Exercise aim » Each line holding the word "Right" must appear in the answer, copied from the entries.
===== Information =====
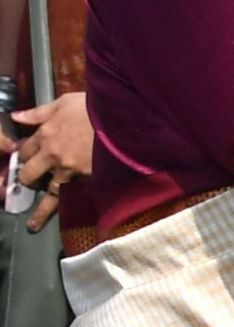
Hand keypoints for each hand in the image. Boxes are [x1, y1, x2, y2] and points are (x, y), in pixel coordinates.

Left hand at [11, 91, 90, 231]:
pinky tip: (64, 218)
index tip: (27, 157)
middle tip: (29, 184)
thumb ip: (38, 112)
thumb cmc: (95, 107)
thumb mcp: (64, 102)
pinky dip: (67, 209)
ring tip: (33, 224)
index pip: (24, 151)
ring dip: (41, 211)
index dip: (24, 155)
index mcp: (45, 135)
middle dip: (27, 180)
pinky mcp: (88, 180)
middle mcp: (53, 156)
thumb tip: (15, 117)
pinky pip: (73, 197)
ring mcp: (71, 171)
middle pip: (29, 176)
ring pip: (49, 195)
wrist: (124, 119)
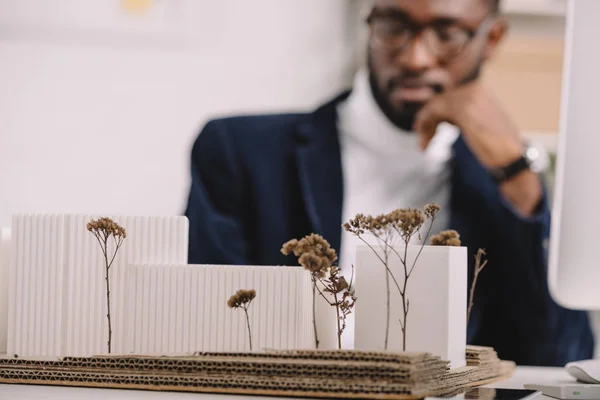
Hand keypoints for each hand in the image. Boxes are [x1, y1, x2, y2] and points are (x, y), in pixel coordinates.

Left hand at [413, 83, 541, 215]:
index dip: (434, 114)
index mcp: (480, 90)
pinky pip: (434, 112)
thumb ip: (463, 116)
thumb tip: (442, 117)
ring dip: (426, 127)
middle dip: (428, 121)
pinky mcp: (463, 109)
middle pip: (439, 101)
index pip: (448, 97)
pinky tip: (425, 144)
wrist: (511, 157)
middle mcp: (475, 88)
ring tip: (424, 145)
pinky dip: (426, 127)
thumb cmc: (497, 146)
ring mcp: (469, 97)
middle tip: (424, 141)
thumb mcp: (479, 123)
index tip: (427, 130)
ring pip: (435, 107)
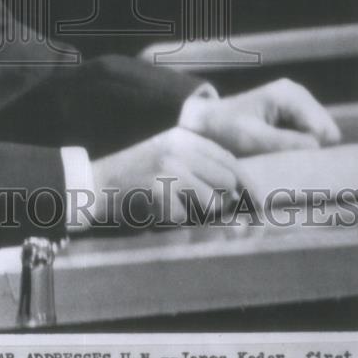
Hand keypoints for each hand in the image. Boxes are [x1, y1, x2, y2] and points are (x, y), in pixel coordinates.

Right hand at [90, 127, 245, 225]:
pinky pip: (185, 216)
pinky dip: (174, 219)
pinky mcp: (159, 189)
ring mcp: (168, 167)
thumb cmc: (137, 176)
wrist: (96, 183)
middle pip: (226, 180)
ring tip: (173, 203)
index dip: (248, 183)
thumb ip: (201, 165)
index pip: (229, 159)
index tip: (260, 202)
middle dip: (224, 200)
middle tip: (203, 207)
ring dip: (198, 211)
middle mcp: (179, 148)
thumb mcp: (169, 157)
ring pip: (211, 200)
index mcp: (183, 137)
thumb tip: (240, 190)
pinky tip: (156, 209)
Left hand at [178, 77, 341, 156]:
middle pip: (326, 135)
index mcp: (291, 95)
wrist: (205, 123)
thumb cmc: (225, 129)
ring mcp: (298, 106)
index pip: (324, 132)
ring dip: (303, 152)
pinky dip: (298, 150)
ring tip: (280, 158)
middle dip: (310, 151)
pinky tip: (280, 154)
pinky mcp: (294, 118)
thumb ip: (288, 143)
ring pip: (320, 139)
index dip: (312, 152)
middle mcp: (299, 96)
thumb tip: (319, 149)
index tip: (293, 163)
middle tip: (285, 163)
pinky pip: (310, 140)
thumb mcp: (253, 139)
=====
===== Information =====
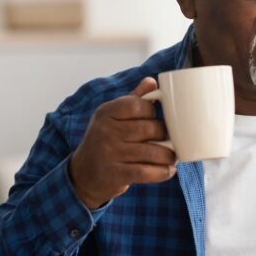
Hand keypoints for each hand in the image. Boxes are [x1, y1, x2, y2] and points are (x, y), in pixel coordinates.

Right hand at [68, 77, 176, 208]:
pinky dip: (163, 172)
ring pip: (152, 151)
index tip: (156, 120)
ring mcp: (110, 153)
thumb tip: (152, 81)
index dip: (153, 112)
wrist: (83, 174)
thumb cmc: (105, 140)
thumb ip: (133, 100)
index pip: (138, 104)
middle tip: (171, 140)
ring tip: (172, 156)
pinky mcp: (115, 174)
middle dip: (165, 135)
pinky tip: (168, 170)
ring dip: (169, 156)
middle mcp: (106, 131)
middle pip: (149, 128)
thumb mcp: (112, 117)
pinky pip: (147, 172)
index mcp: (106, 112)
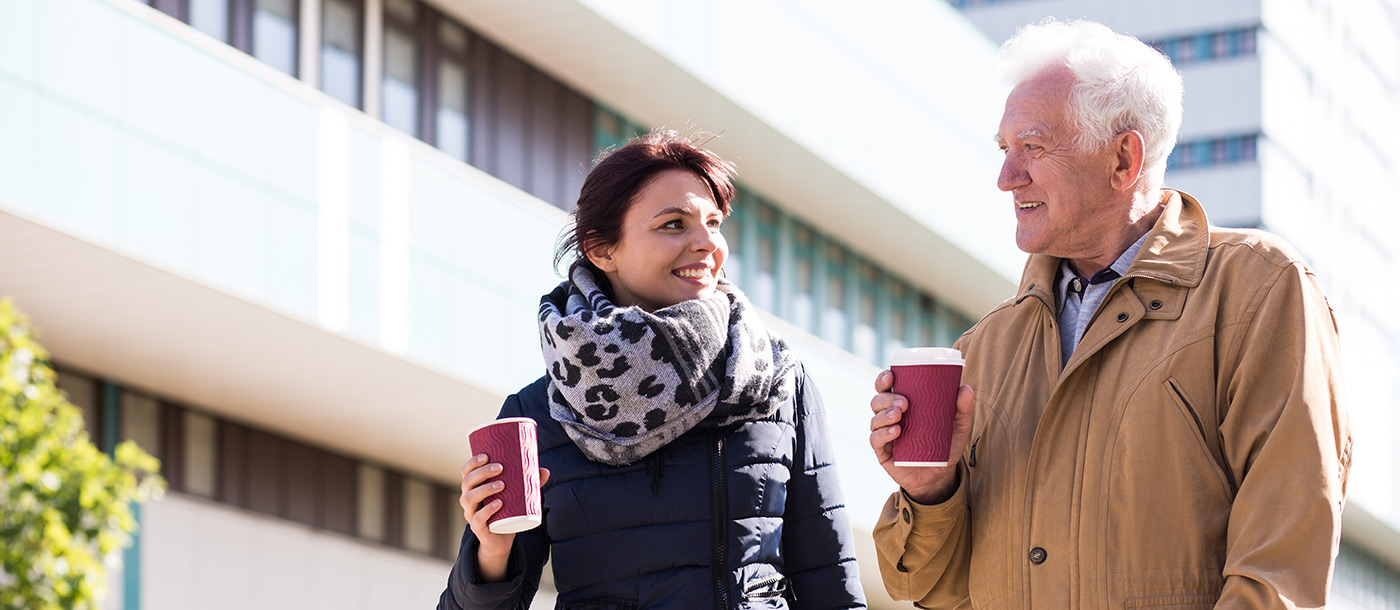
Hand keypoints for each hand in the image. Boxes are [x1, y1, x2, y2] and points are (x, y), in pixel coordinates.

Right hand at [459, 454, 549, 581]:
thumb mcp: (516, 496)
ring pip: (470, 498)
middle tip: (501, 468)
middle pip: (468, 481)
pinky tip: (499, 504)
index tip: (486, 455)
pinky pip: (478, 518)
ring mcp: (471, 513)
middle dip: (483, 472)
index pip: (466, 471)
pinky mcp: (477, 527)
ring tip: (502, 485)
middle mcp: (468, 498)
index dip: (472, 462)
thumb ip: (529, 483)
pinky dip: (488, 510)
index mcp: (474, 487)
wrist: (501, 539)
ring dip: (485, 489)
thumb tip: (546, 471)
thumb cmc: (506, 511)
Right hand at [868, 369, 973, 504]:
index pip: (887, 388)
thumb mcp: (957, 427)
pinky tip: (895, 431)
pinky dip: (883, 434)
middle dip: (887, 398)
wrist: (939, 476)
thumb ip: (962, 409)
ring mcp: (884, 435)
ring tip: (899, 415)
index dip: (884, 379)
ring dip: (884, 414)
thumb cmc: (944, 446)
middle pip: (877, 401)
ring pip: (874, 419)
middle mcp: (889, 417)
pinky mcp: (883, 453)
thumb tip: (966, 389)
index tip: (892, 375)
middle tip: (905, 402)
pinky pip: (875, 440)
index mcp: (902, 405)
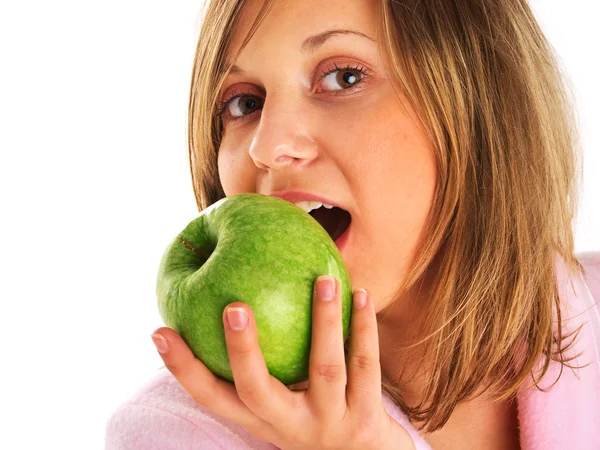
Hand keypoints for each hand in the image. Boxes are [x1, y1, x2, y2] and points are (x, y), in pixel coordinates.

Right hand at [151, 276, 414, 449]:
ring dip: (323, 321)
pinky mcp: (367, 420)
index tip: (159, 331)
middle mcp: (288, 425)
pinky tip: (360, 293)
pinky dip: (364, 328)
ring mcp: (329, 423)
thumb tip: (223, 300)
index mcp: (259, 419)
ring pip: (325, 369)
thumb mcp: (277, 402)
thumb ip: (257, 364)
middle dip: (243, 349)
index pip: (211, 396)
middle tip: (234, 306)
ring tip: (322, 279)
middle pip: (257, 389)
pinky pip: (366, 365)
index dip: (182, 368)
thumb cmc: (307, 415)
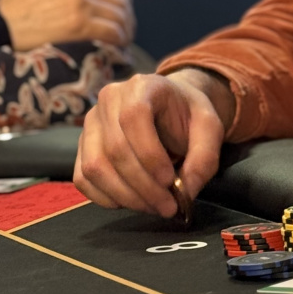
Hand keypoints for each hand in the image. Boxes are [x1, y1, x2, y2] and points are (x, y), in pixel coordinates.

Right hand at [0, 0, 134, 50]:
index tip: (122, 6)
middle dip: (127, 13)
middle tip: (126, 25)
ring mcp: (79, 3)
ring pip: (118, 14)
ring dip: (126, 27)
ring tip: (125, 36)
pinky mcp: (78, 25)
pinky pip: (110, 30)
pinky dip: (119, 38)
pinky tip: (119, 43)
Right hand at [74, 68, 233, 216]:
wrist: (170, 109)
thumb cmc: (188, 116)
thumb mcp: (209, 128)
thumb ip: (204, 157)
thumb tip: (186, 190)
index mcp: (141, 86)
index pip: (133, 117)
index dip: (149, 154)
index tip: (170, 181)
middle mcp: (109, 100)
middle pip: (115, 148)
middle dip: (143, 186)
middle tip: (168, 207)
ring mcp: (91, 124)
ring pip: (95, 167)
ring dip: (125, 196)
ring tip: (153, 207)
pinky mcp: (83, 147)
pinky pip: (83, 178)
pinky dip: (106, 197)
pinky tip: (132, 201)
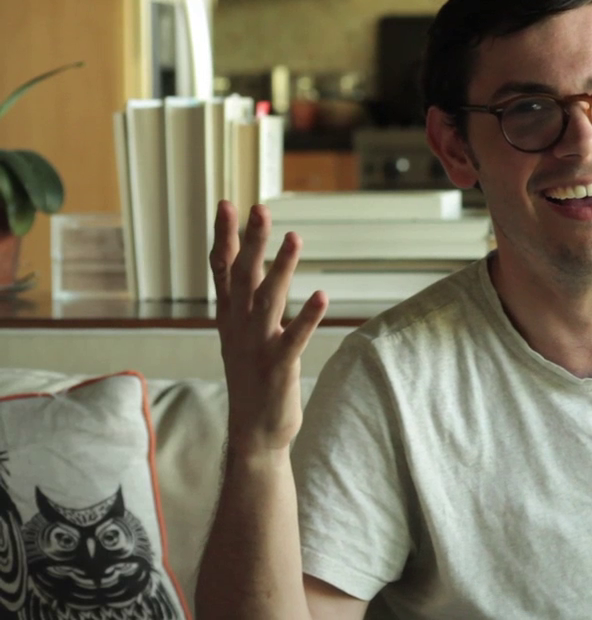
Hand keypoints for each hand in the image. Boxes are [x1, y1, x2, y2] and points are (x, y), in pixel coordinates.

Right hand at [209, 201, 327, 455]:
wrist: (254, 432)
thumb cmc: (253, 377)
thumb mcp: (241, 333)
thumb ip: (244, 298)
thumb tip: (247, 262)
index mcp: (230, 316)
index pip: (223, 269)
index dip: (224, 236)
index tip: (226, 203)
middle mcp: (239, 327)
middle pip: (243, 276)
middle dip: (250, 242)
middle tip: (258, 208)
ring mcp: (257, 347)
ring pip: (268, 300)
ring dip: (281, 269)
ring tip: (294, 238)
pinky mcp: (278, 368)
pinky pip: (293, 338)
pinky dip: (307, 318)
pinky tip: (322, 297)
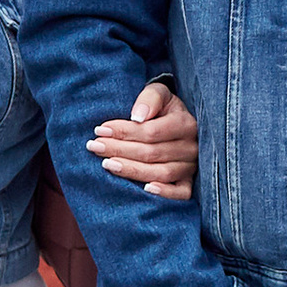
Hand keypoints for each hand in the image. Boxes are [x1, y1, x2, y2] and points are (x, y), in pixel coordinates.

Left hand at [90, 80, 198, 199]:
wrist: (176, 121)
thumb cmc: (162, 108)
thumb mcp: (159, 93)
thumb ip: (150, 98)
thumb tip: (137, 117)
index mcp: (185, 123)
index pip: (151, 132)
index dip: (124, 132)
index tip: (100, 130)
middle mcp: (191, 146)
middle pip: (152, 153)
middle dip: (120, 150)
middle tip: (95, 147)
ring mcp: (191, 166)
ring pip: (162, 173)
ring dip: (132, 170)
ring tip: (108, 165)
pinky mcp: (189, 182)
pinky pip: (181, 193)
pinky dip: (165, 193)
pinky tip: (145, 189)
=====
===== Information =====
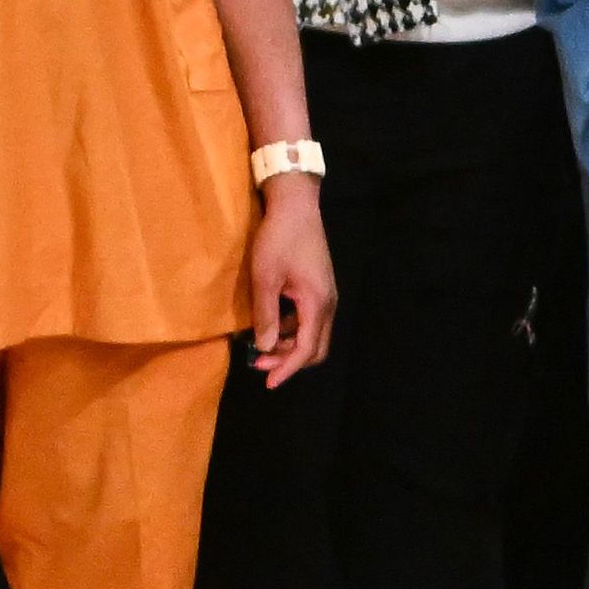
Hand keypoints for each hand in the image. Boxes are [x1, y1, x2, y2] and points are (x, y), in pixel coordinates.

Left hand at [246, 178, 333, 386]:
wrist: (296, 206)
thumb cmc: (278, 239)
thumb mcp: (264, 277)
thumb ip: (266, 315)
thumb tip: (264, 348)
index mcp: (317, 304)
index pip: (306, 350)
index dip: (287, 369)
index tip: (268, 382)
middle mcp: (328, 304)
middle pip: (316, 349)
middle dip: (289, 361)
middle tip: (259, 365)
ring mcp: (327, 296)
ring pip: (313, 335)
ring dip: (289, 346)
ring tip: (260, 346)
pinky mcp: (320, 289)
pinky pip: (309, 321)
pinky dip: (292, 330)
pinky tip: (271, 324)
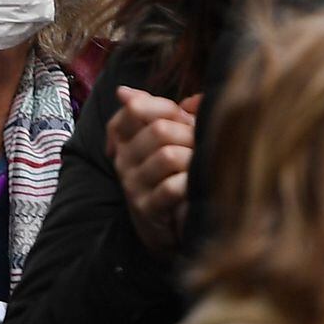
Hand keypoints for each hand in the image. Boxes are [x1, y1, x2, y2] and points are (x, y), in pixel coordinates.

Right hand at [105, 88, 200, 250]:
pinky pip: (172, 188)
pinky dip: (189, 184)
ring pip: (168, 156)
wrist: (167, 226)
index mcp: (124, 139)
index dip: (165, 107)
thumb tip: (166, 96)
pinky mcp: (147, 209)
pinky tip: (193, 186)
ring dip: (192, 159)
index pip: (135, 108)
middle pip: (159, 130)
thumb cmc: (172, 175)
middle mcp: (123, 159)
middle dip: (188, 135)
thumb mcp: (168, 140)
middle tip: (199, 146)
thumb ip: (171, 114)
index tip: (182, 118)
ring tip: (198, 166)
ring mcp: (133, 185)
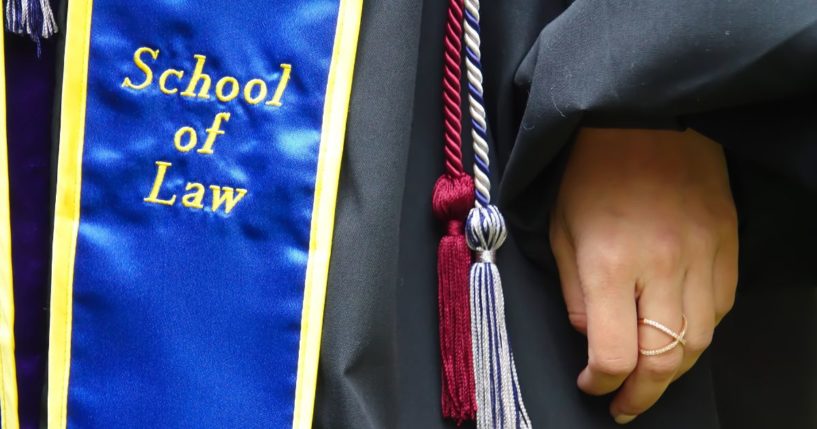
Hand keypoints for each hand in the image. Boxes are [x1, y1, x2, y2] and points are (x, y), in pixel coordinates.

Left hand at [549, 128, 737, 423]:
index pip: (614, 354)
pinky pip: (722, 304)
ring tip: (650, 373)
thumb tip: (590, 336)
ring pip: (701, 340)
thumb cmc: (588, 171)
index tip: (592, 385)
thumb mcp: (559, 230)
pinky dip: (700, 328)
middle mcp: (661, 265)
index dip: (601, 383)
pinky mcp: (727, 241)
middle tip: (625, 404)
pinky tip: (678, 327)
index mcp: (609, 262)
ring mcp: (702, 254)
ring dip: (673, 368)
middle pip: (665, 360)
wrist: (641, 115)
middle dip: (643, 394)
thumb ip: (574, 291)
=====
Output for this exercise »
Right hand at [90, 127, 245, 225]:
Right hand at [68, 77, 176, 208]:
Right hand at [459, 454, 549, 581]:
Right hand at [868, 369, 973, 504]:
Right hand at [151, 276, 414, 449]:
Right hand at [0, 0, 134, 50]:
Right hand at [74, 68, 233, 216]:
Right hand at [209, 201, 327, 455]:
Right hand at [105, 88, 200, 250]:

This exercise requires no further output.